** Assignment **
When you reach the entries below, transcribe each line word for word.

☆ ☆ ☆ ☆ ☆ ☆ ☆

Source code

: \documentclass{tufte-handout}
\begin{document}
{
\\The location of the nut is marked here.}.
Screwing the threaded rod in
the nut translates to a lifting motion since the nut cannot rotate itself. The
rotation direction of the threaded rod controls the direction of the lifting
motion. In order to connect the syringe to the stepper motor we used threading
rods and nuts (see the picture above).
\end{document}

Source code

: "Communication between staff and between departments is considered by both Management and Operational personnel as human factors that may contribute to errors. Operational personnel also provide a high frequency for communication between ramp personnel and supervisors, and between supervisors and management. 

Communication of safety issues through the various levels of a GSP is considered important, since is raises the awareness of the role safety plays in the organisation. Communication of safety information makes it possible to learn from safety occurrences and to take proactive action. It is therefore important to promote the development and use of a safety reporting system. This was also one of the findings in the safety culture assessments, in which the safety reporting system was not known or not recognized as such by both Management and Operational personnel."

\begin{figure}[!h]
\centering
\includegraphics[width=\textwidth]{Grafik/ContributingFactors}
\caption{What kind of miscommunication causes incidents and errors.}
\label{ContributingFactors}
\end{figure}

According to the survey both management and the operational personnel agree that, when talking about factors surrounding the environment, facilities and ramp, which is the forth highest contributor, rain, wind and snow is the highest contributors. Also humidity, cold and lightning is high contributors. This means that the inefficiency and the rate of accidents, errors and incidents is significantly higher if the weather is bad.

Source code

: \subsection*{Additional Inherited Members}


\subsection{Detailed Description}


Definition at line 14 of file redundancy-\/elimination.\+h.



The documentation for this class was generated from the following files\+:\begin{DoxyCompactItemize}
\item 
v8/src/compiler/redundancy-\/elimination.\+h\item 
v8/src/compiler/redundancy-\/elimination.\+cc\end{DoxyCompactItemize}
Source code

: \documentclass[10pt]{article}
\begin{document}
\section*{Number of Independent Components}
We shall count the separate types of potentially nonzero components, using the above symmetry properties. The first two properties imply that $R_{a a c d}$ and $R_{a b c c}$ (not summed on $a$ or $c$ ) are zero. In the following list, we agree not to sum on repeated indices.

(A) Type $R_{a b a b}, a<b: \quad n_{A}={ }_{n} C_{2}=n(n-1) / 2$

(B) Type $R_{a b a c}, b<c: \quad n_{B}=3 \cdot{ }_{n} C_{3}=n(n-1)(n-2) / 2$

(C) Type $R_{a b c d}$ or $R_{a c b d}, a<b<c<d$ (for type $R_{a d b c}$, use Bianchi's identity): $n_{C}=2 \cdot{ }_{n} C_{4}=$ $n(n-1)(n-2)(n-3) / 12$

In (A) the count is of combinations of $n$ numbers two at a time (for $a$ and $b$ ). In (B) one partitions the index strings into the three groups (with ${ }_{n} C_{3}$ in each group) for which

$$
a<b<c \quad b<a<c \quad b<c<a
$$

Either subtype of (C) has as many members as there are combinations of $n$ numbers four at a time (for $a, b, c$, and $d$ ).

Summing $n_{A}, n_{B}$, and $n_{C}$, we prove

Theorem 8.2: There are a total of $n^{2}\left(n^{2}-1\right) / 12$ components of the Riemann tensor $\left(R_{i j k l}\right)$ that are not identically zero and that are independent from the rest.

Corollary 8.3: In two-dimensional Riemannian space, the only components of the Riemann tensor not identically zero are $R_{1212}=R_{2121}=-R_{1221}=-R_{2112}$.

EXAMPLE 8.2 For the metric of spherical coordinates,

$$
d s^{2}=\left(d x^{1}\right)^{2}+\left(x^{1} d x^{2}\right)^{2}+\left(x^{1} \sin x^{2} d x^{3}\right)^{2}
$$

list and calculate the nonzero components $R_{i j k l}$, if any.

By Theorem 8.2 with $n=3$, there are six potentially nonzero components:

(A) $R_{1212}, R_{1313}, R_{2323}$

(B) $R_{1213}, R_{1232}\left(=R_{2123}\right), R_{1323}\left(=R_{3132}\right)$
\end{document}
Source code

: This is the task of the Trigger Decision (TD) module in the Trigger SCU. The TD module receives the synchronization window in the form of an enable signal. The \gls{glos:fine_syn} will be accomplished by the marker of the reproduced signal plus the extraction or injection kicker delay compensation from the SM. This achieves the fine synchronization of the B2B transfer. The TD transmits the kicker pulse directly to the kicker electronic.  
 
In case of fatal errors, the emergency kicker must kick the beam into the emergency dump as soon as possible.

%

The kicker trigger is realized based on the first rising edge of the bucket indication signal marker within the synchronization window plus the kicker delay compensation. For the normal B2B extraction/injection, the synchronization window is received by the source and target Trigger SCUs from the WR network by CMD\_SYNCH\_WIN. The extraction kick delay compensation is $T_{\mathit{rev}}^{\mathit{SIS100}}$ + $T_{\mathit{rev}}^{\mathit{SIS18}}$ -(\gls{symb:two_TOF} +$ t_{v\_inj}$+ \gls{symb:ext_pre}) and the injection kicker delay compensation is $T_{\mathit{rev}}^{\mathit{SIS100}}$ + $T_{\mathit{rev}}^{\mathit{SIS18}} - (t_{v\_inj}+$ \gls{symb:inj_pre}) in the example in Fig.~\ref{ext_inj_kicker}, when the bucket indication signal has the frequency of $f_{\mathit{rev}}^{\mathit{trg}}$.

☆ ☆ ☆ ☆ ☆ ☆ ☆

** Problem solution **
Source code

: \documentclass{tufte-handout}
\begin{document}
{
\\The location of the nut is marked here.}.
Screwing the threaded rod in
the nut translates to a lifting motion since the nut cannot rotate itself. The
rotation direction of the threaded rod controls the direction of the lifting
motion. In order to connect the syringe to the stepper motor we used threading
rods and nuts (see the picture above).
\end{document}

Source code

: "Communication between staff and between departments is considered by both Management and Operational personnel as human factors that may contribute to errors. Operational personnel also provide a high frequency for communication between ramp personnel and supervisors, and between supervisors and management. 

Communication of safety issues through the various levels of a GSP is considered important, since is raises the awareness of the role safety plays in the organisation. Communication of safety information makes it possible to learn from safety occurrences and to take proactive action. It is therefore important to promote the development and use of a safety reporting system. This was also one of the findings in the safety culture assessments, in which the safety reporting system was not known or not recognized as such by both Management and Operational personnel."

\begin{figure}[!h]
\centering
\includegraphics[width=\textwidth]{Grafik/ContributingFactors}
\caption{What kind of miscommunication causes incidents and errors.}
\label{ContributingFactors}
\end{figure}

According to the survey both management and the operational personnel agree that, when talking about factors surrounding the environment, facilities and ramp, which is the forth highest contributor, rain, wind and snow is the highest contributors. Also humidity, cold and lightning is high contributors. This means that the inefficiency and the rate of accidents, errors and incidents is significantly higher if the weather is bad.

Source code

: \subsection*{Additional Inherited Members}


\subsection{Detailed Description}


Definition at line 14 of file redundancy-\/elimination.\+h.



The documentation for this class was generated from the following files\+:\begin{DoxyCompactItemize}
\item 
v8/src/compiler/redundancy-\/elimination.\+h\item 
v8/src/compiler/redundancy-\/elimination.\+cc\end{DoxyCompactItemize}
Source code

: \documentclass[10pt]{article}
\begin{document}
\section*{Number of Independent Components}
We shall count the separate types of potentially nonzero components, using the above symmetry properties. The first two properties imply that $R_{a a c d}$ and $R_{a b c c}$ (not summed on $a$ or $c$ ) are zero. In the following list, we agree not to sum on repeated indices.

(A) Type $R_{a b a b}, a<b: \quad n_{A}={ }_{n} C_{2}=n(n-1) / 2$

(B) Type $R_{a b a c}, b<c: \quad n_{B}=3 \cdot{ }_{n} C_{3}=n(n-1)(n-2) / 2$

(C) Type $R_{a b c d}$ or $R_{a c b d}, a<b<c<d$ (for type $R_{a d b c}$, use Bianchi's identity): $n_{C}=2 \cdot{ }_{n} C_{4}=$ $n(n-1)(n-2)(n-3) / 12$

In (A) the count is of combinations of $n$ numbers two at a time (for $a$ and $b$ ). In (B) one partitions the index strings into the three groups (with ${ }_{n} C_{3}$ in each group) for which

$$
a<b<c \quad b<a<c \quad b<c<a
$$

Either subtype of (C) has as many members as there are combinations of $n$ numbers four at a time (for $a, b, c$, and $d$ ).

Summing $n_{A}, n_{B}$, and $n_{C}$, we prove

Theorem 8.2: There are a total of $n^{2}\left(n^{2}-1\right) / 12$ components of the Riemann tensor $\left(R_{i j k l}\right)$ that are not identically zero and that are independent from the rest.

Corollary 8.3: In two-dimensional Riemannian space, the only components of the Riemann tensor not identically zero are $R_{1212}=R_{2121}=-R_{1221}=-R_{2112}$.

EXAMPLE 8.2 For the metric of spherical coordinates,

$$
d s^{2}=\left(d x^{1}\right)^{2}+\left(x^{1} d x^{2}\right)^{2}+\left(x^{1} \sin x^{2} d x^{3}\right)^{2}
$$

list and calculate the nonzero components $R_{i j k l}$, if any.

By Theorem 8.2 with $n=3$, there are six potentially nonzero components:

(A) $R_{1212}, R_{1313}, R_{2323}$

(B) $R_{1213}, R_{1232}\left(=R_{2123}\right), R_{1323}\left(=R_{3132}\right)$
\end{document}
Source code

: This is the task of the Trigger Decision (TD) module in the Trigger SCU. The TD module receives the synchronization window in the form of an enable signal. The \gls{glos:fine_syn} will be accomplished by the marker of the reproduced signal plus the extraction or injection kicker delay compensation from the SM. This achieves the fine synchronization of the B2B transfer. The TD transmits the kicker pulse directly to the kicker electronic.  
 
In case of fatal errors, the emergency kicker must kick the beam into the emergency dump as soon as possible.

%

The kicker trigger is realized based on the first rising edge of the bucket indication signal marker within the synchronization window plus the kicker delay compensation. For the normal B2B extraction/injection, the synchronization window is received by the source and target Trigger SCUs from the WR network by CMD\_SYNCH\_WIN. The extraction kick delay compensation is $T_{\mathit{rev}}^{\mathit{SIS100}}$ + $T_{\mathit{rev}}^{\mathit{SIS18}}$ -(\gls{symb:two_TOF} +$ t_{v\_inj}$+ \gls{symb:ext_pre}) and the injection kicker delay compensation is $T_{\mathit{rev}}^{\mathit{SIS100}}$ + $T_{\mathit{rev}}^{\mathit{SIS18}} - (t_{v\_inj}+$ \gls{symb:inj_pre}) in the example in Fig.~\ref{ext_inj_kicker}, when the bucket indication signal has the frequency of $f_{\mathit{rev}}^{\mathit{trg}}$.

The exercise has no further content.